Rebadi – as she is addressed by everyone – started the school in a mud hut owned by her family in 2010. She had inherited roughly three acres, transferred to her family under a state government land redistribution programme in the 1970s. But the land here is not too fertile. So Reba leased a portion of her holding to a Kolkata-based farming group, and used the money to start the school. She now grows vegetables and fruits – cabbage, potato, papaya – on a small plot and sells them in the local market.
Despite her family’s modest income, 53-year-old Reba, also a Santal, managed to get a BA degree from a college in Chhatna town, around 15 kilometres away, where she’d go on a bicycle. Her two brothers and a sister – along with their families – all live together in this village in West Bengal’s Bankura district, and support her school. It’s named after their mother – Lakshmi Murmu Prathamik Bidyalaya.
Around four years ago, two organisations from Kolkata – the city is around 185 kilometres from Chachanpur – donated some money and helped Rebadi build three open classrooms – six concrete pillars with an asbestos roof. Two teachers, recruited by her with the help of one of the organisations, watch over the students, teaching them mathematics, Bengali, history, geography and other subjects. Meanwhile, Rebadi makes breakfast and an evening snack for the kids – puffed rice with jaggery, or roti and boiled white peas with gravy – the menu varies.
At 9:30 a.m. they run home and prepare to go to the government school, which too was in a dilapidated hut but is now in a pucca (permanent) structure with four rooms. Here, only on elderly teacher, Ananto Babu, struggles to teach all the students all their lessons. The mid-day meals served in the government school are more attractive for the kids, as are the textbooks supplied free of cost.
The children return to Murmu's school by 4 p.m. They play till it is dark. They then get an evening snack and sit down to study. They are home by 9 p.m.
Besides the school, Reba Murmu also started the Chachanpur Adibasi Mahila Bikash Society in 2008, to bring together women in her village. Among other activities, the Society has collaborated with another organisation from Kolkata to train the women on getting the best out of small plot of lands.
Reba remembers a time when her aunt, also a vegetable seller, couldn’t tell a 40 paise coin from a one rupee coin. This drove home the importance of reading and writing. “'We know that the government has provisions to employ us [Scheduled Tribes], but who to employ [if they are not educated]?” she asks. If just one generation is properly guided, she says, better days will begin to roll on their own.
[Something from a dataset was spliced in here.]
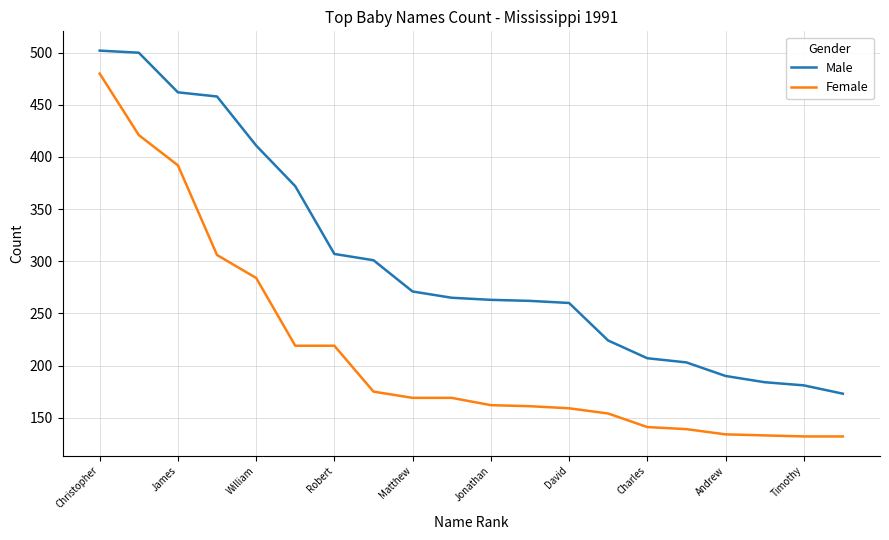

Which series has the largest range (max minus min)?

Female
Since March 2017, the author has been part of a group that helps Reba Murmu’s school with pens, pencils, notebooks, drawing sheets, warm clothes, shoes and books; they also give a monthly sum to cover the children’s daily tiffin. Murmu has modified two rooms in her home for visitors to stay. The author's group urges friends and relatives who have kids to visit Chachanpur and stay there, so that their children become friends with Rebadi's students and "learn about the pressures and pleasures outside their cities.”